The returned Map.Entry
instances MUST return the same value on repeated getValue()
calls. (i.e once you have the entry, it is immutable).
Queries of statistics SHOULD be fast and non-blocking to the extent that if invoked during a long operation, they will prioritize returning fast over most timely values.
The statistics MAY lag; especially for statistics collected in separate operations (e.g stream IO statistics as provided by a filesystem instance).
Statistics which represent time SHOULD use milliseconds as their unit.
Statistics which represent time and use a different unit MUST document the unit used.
An instance of IOStatistics
can be shared across threads;
Read access to the supplied statistics maps MUST be thread safe.
Iterators returned from the maps MUST NOT be shared across threads.
The statistics collected MUST include all operations which took place across all threads performing work for the monitored object.
The statistics reported MUST NOT be local to the active thread.
This is different from the FileSystem.Statistics
behavior where per-thread statistics are collected and reported.
That mechanism supports collecting limited read/write statistics for different worker threads sharing the same FS instance, but as the collection is thread local, it invariably under-reports IO performed in other threads on behalf of a worker thread.
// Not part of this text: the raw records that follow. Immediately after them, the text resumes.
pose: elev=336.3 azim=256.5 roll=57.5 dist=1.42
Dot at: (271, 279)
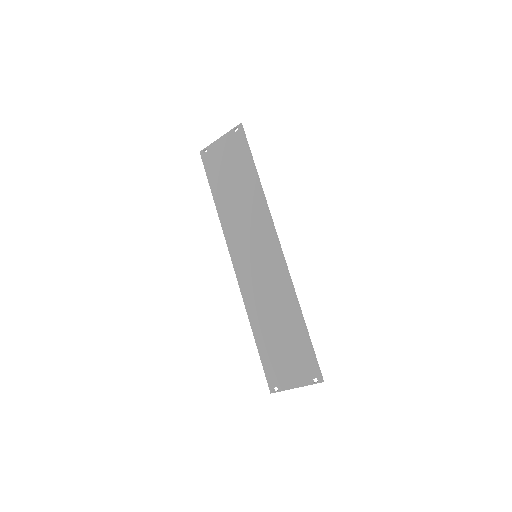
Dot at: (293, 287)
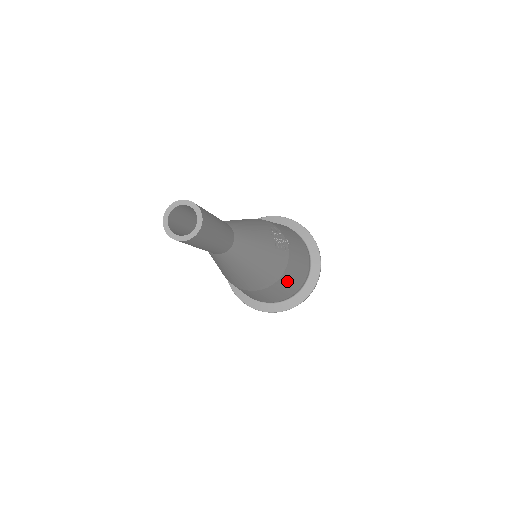
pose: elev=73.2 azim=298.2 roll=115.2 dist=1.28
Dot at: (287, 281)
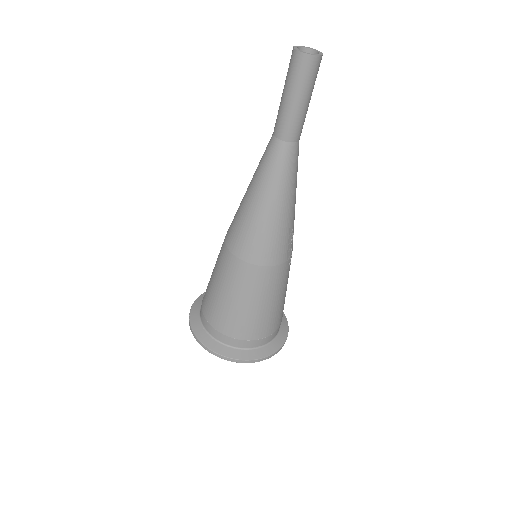
Dot at: (259, 291)
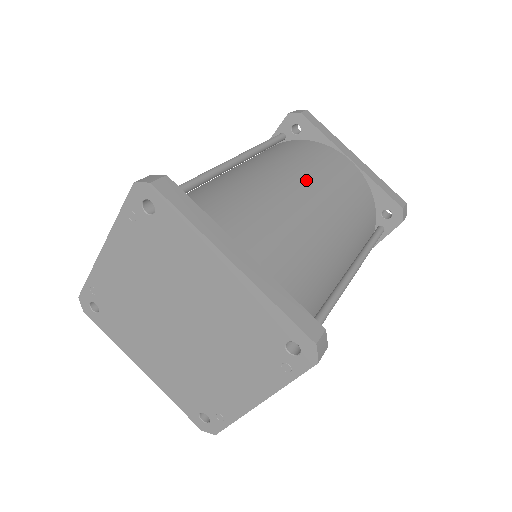
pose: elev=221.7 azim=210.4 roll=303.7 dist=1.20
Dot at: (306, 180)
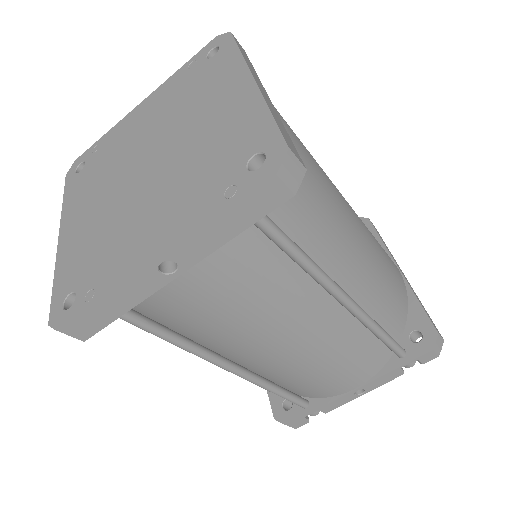
Dot at: occluded
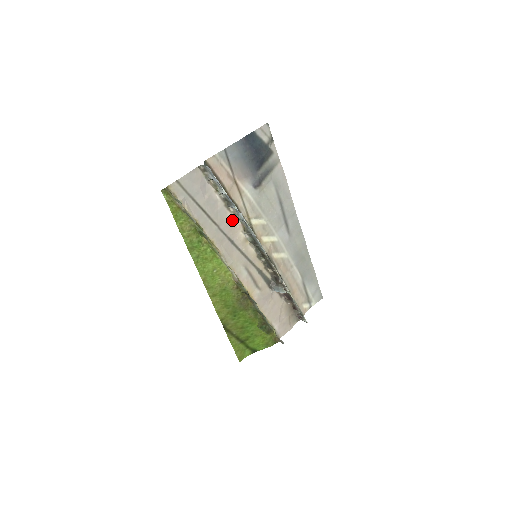
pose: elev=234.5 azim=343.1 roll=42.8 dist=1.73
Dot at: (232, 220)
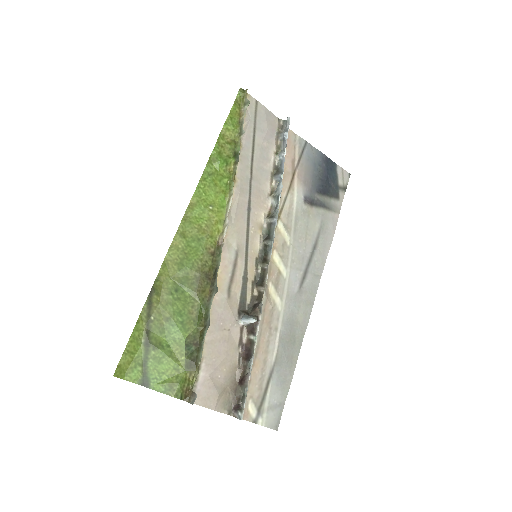
Dot at: (266, 193)
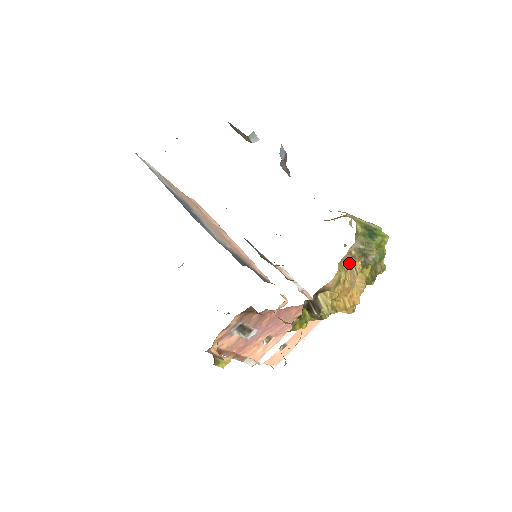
A snapshot of the current statistic values MAY be obtained by calling IOStatisticsSupport.snapshotIOStatistics()
public static <X extends IOStatistics & Serializable> X snapshotIOStatistics(IOStatistics statistics)
This snapshot is serializable through Java serialization and through Jackson to/from JSON.
org.apache.hadoop.fs.statistics.IOStatisticsSupport
This provides helper methods to work with IOStatistics sources and instances.
Consult the javadocs for its operations.
org.apache.hadoop.fs.statistics.IOStatisticsLogging
Support for efficiently logging IOStatistics
/IOStatisticsSource
instances.
These are intended for assisting logging, including only enumerating the state of an IOStatistics
instance when the log level needs it.
LOG.info("IOStatistics after upload: {}", demandStringify(iostats)); // or even better, as it results in only a single object creations Object latest = demandStringify(iostats); LOG.info("IOStatistics : {}", latest); /* do some work. */ LOG.info("IOStatistics : {}", latest);
org.apache.hadoop.fs.statistics.impl
This contains implementation classes to support providing statistics to applications.
These MUST NOT BE used by applications. If a feature is needed from this package then the provisioning of a public implementation MAY BE raised via the Hadoop development channels.
These MAY be used by those implementations of the Hadoop FileSystem
, AbstractFileSystem
and related classes which are not in the hadoop source tree. Implementors MUST BE aware that the implementation this code is unstable and may change across minor point releases of Hadoop.